--- TEXT BLOCK Enclosed Below ---
Nepali Times
State Of The State
Purple rhodoendron revolution


Perplexed by the intensity and impact of the Second People's Movement Nepal's international minders have been lining up to visit Nepal. They may still be uneasy with the six-point roadmap of the seven party alliance and their 12-point understanding with the Maoists but the parties have for now been given the benefit of doubt. After the success of the Kathmandu Spring dips and donors grudgingly accept that the insufferable parliamentary party leadership do a saving grace.

Contrary to the fears of widespread violence, the civil disobedience movement was characteristically peaceful. And despite doubts about their ability to guide and control the agitation, party leaders were able to withdraw the movement in an orderly manner as soon as their main demand, reinstatement of lower house of parliament, was met by a reluctant monarch.

The movement may have looked unplanned but it wasn't as chaotic as everyone feared. Nearly everyday, millions poured out into the streets all over the country for three weeks but not a single shop-window was broken by agitators anywhere even though some government buildings were vandalised. Protestors faced batons, tear-gas, rubber bullets and live ammunition but not a shot was fired in self-defence from the streets. Studies in urban uprisings show that crowds of over 50,000 inevitably descend into lawlessness resulting in arson, looting and brutal killings.
--- End of Enclosed TEXT BLOCK ---
--- RECORDS PROVIDED Enclosed Below ---
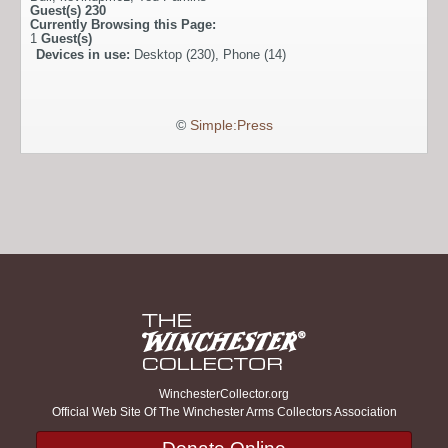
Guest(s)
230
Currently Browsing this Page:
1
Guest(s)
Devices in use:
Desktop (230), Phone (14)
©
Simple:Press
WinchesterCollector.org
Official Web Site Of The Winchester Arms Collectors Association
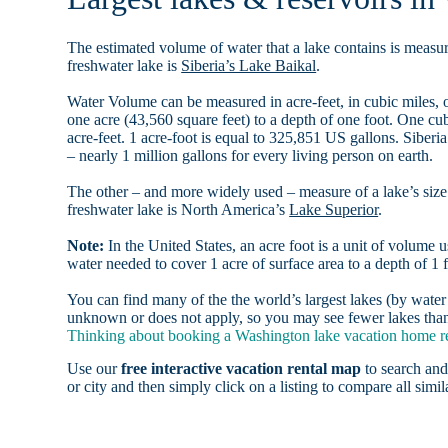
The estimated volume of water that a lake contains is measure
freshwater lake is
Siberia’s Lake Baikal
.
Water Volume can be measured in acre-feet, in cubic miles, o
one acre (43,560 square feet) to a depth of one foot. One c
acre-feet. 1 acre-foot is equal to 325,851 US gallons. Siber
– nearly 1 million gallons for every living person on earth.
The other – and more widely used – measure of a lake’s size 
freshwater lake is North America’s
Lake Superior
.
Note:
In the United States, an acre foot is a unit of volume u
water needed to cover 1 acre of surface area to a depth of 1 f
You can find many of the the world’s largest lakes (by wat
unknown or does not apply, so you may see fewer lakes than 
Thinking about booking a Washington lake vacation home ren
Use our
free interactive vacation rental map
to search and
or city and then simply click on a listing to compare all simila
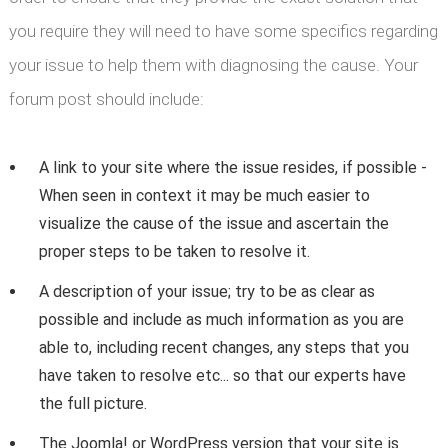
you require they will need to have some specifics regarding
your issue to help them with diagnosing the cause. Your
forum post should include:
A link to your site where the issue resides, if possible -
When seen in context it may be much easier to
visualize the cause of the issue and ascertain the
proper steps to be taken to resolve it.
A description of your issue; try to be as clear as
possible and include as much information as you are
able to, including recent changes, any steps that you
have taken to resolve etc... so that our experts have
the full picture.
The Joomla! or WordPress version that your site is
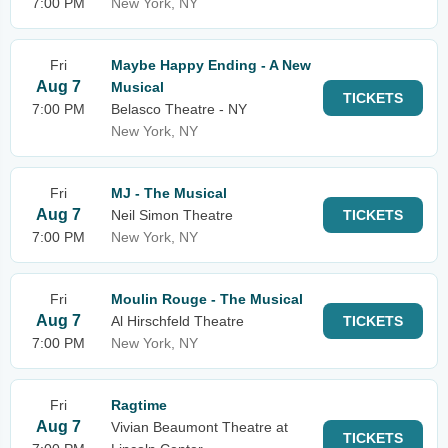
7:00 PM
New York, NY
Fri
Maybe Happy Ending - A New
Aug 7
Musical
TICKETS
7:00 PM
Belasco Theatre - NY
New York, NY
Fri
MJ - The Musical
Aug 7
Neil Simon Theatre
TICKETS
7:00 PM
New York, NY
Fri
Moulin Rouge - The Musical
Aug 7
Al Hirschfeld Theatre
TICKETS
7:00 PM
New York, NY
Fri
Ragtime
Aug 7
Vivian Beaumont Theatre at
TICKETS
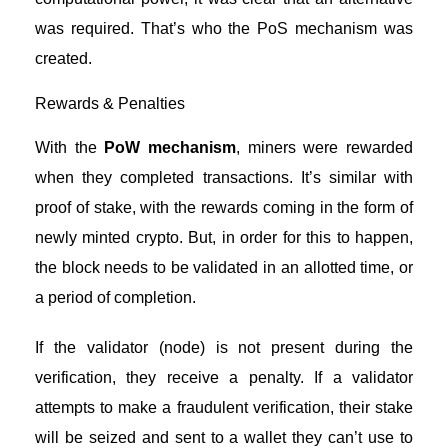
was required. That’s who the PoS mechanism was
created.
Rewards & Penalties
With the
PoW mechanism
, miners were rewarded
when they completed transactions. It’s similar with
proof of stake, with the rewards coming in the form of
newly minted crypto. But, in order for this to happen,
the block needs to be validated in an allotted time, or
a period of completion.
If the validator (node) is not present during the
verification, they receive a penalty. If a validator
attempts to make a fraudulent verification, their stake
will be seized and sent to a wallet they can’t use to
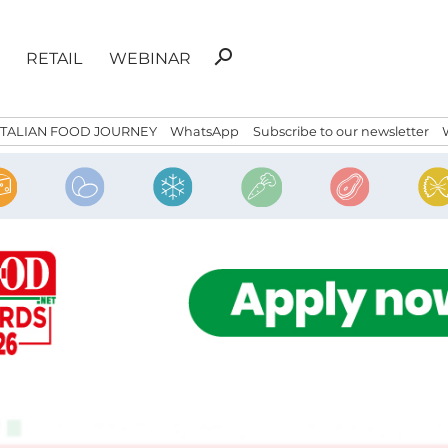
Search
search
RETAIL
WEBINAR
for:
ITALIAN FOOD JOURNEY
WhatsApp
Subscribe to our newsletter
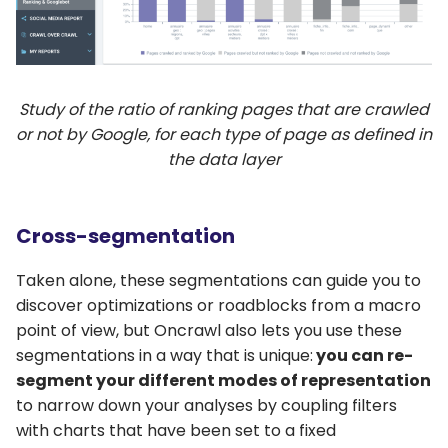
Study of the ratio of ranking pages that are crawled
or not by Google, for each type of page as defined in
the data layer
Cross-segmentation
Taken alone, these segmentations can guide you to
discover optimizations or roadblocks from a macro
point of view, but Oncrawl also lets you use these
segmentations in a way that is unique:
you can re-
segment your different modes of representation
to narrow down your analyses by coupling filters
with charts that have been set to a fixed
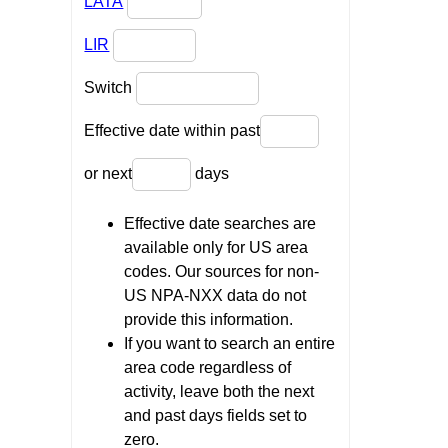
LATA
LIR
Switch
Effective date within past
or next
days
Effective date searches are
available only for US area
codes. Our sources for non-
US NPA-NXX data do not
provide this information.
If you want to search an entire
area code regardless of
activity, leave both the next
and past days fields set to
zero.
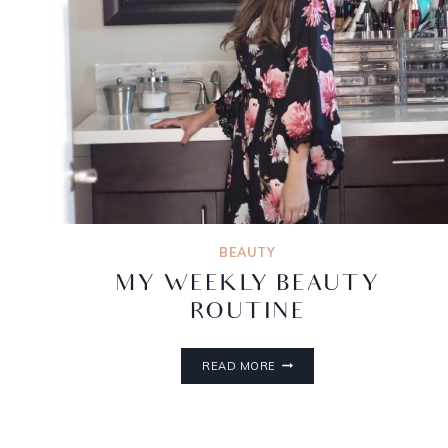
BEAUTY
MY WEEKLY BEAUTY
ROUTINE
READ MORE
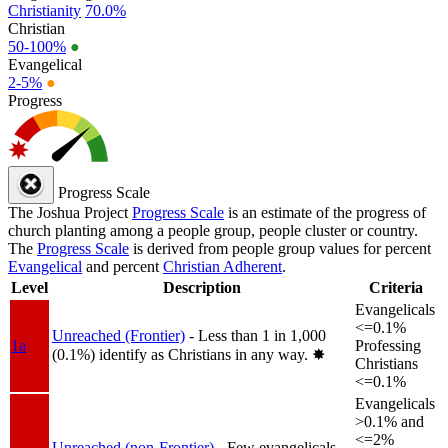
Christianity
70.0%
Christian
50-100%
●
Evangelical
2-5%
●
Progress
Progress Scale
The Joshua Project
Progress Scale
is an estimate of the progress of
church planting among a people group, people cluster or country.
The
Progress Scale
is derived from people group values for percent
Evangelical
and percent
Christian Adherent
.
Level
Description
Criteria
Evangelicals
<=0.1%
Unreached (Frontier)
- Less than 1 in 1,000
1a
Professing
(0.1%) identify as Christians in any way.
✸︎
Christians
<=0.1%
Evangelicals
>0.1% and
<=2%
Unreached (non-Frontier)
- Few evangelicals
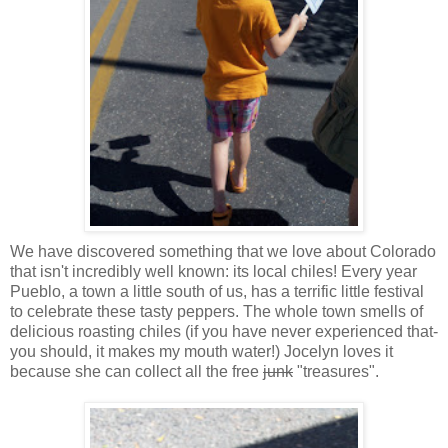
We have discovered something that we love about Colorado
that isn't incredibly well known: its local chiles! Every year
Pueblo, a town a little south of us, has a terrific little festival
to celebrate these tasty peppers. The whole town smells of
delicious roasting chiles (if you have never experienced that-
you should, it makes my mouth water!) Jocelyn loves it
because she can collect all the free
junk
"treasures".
--- End of Enclosed RECORDS PROVIDED ---
TASK SET -
• 1. In the article on Nepal's Second People's Movement, why did the party leaders withdraw the movement when they did? Answer in one to three sentences.
• 2. According to the article on Nepal's Second People's Movement, for how long did millions pour into the streets nearly every day?
• 3. Carry on writing the article on Nepal's Second People's Movement, starting after its last sentence.

ANSWERS -
• 1. The party leaders withdrew the movement as soon as their main demand was met. That demand was the reinstatement of the lower house of parliament, which a reluctant monarch granted.

• 2. Three weeks.

• 3.
In Kathmandu, more than half-a-million protestors marched past army barricades defying shoot-to-kill curfews but the multitude maintained restraint in the face of provocation. This was the first-of-its-kind political upheaval involving widest possible cross-section of population. Is this the way oppositional politics will unfold in the twenty-first century? It seems the world wants to know and is willing to see Nepal without Cold War blinkers for the first time since the Maoist insurgency began a decade ago.

Even hard-boiled Marxist firebreathers in India seem to be fascinated by the success of Nepal's Purple Rhododendron Revolution. CPI-M leader Sitaram Yechury graced the VIP visitor's box of the inaugural session of the reinstated parliament. Richard Boucher, United States Assistant Secretary of State for South and Central Asian Affairs, paid a much-publicised visit soon after. Norwegian Minister for Development Erik Solheim was here this week.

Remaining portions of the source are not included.